Cours La Princesse de Clèves, La Fayette

Dissertation - La Princesse de Clèves, La Fayette

L'énoncé

Dans La Princesse de Clèves, le personnage principal explique : « Les passions peuvent me conduire, mais elles ne sauraient m’aveugler. » Est-ce une manière de dire que le roman propose une leçon morale sur les passions ?

Vous répondrez à la question en vous appuyant sur les textes étudiés en classe, sur votre connaissance du roman, et sur votre culture personnelle.


Question 1

Analyser les termes du sujet.

- syntaxe révélatrice : « me » COD de « conduire » et « sauraient », le personnage subit la passion => constat sur la nature humaine. Vision pessimiste ?

- « conduire » : la Princesse est soumise à ses passions, selon la citation. En effet par définition, la passion s’impose au sujet qui est « passif ».

- on retrouve le conflit passion/raison. Ici, la raison permet la lucidité du personnage. Ceci rappelle la dimension introspective de l’œuvre.

 

Paradoxe : dans le roman, la conduite du personnage va bien à l’encontre les passions qui la conduisent.

Un sujet de dissertation comporte souvent un problème, un paradoxe. C’est là qu’on va trouver le moyen de le reformuler en problématique.


Il faut partir d’une définition des termes du sujets pour bien cerner ses contours, ses enjeux, et éviter le hors sujet.

Question 2

Elaborer une problématique.

Si sa passion s’impose à la Princesse, sa lucidité ne lui permet pas d’orienter sa conduite selon la raison ?

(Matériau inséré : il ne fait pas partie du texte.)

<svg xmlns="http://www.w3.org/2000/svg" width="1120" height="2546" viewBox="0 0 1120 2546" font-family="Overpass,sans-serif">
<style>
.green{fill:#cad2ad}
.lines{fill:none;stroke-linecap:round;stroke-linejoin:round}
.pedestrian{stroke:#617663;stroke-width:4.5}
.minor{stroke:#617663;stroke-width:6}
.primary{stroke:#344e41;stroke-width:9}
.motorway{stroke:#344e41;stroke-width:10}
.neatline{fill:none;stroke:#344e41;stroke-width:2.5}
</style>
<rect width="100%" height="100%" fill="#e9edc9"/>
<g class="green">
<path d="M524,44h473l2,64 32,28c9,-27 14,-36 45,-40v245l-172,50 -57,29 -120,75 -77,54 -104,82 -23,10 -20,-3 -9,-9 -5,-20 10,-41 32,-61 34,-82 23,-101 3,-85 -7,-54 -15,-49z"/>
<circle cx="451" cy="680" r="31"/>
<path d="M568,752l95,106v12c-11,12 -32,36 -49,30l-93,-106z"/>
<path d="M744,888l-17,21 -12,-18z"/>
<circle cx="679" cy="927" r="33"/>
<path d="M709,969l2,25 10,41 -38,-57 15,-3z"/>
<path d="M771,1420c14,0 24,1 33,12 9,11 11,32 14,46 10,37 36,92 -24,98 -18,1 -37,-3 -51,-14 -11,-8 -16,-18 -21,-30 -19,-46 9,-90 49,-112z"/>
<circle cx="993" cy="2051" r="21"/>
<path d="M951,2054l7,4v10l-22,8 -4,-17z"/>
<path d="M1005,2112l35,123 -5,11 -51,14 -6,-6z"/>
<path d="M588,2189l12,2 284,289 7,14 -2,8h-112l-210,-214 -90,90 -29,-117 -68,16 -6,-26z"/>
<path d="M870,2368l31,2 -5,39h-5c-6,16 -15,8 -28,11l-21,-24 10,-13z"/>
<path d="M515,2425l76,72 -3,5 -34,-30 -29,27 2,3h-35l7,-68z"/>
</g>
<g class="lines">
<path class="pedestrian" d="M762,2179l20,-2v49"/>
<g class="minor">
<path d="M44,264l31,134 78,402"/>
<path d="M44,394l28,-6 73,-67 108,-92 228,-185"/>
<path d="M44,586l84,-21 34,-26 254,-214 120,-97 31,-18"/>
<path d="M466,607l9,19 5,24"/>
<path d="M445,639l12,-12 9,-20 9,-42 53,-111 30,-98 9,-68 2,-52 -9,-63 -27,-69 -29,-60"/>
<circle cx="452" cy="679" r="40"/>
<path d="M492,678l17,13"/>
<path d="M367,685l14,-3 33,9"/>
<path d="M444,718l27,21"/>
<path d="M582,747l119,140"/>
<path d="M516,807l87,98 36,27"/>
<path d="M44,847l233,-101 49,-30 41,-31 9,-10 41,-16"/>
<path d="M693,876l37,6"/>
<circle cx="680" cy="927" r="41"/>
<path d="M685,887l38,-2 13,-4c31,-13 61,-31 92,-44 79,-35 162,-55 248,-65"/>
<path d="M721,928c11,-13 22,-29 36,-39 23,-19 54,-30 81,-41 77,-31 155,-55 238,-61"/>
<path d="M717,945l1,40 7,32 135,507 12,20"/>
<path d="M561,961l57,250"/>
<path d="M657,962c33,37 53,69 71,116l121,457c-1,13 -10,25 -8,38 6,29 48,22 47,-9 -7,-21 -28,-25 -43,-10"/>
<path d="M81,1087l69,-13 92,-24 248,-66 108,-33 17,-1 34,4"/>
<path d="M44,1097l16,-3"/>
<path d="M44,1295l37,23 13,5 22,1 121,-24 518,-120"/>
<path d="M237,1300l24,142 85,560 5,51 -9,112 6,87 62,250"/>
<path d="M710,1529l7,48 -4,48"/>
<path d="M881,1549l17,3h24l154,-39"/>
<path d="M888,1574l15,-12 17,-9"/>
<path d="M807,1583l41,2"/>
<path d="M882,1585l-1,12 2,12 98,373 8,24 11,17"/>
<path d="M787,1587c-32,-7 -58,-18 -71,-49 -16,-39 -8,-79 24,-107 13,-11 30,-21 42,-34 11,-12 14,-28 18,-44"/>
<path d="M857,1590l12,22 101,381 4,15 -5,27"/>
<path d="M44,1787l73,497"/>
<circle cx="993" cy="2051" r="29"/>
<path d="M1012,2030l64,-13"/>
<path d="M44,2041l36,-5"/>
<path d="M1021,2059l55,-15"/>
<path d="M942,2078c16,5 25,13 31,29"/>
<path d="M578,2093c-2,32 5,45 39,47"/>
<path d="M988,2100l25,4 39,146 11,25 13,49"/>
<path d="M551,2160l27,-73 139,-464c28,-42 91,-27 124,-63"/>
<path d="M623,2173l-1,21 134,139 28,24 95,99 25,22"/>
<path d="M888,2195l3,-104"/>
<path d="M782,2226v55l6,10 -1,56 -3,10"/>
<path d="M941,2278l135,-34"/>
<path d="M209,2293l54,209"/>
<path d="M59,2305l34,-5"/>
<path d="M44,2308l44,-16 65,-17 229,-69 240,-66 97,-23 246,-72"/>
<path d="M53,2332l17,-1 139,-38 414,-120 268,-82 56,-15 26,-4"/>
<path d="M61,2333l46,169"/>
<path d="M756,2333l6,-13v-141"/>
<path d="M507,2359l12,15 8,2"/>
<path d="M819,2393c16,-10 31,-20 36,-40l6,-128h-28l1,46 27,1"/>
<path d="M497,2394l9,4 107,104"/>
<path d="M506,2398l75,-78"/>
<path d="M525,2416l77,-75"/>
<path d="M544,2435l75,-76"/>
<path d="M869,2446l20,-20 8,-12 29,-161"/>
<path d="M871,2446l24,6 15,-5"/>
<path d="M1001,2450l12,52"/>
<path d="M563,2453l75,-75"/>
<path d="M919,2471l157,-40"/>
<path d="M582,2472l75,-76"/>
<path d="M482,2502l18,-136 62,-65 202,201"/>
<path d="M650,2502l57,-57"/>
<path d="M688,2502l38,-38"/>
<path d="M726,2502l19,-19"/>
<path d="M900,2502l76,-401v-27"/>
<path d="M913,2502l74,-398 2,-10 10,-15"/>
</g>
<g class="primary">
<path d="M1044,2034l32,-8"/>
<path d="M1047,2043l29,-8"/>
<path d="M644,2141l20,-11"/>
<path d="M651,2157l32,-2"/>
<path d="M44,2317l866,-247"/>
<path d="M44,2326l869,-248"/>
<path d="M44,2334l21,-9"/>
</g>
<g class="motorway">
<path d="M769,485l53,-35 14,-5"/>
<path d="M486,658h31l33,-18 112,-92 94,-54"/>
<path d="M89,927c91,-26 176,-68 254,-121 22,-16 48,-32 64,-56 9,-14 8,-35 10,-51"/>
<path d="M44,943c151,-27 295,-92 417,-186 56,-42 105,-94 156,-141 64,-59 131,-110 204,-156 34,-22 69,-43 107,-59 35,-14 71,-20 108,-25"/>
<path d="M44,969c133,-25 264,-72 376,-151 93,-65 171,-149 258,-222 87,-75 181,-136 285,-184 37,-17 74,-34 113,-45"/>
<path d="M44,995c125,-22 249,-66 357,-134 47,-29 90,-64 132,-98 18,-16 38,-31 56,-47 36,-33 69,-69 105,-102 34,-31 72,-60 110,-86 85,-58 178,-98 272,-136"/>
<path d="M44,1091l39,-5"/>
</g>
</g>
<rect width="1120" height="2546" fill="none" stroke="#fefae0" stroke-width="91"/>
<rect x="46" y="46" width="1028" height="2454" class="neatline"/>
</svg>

Servez-vous du paradoxe mis en lumière à la question précédente.

Question 3

Rédiger une introduction.

La Princesse de Clèves de Mme de La Fayette (1671) fait partie de ces romans d’amour qui ont marqué la littérature française, bien que l’histoire de la passion de la Princesse et du duc de Nemours ne se concrétise jamais. Et en effet, l’histoire de ce roman, c’est l’histoire d’un personnage qui résiste à son inclination, et l’intrigue raconte moins les étapes de la séduction entre les deux personnages, que l’intrigue intérieure qui se joue chez la Princesse. C’est ainsi qu’elle affirme au cours du roman :  « Les passions peuvent me conduire, mais elles ne sauraient m’aveugler. » Constat donc classique d’une opposition entre la raison lucide et la passion qui emporte. Mais cependant, en lisant le roman, le lecteur ne peut manquer de voir combien sa passion ne « conduit » pas entièrement la Princesse, puisqu’elle y résiste tant que faire se peut, certes avec difficultés et sentiments de culpabilité. Aussi, nous essaierons de montrer comment, si la passion s’impose bien à la Princesse, sa lucidité ne lui permet pas d’orienter sa conduite selon la raison. Pour ce faire, nous montrerons combien La Princesse de Clèves est un roman qui illustre le conflit raison/passion qui a alimenté les réflexions du Grand Siècle, souvent en faveur de la raison. Cependant, c’est aussi un roman d’amour, et le constat que les passions emportent les hommes est aussi le moyen de dépeindre la force de l’amour. Ainsi, il s’agira de montrer in fine que le roman est avant tout moraliste : il propose une analyse du cœur humain, sans imposer forcément une morale nette au lecteur.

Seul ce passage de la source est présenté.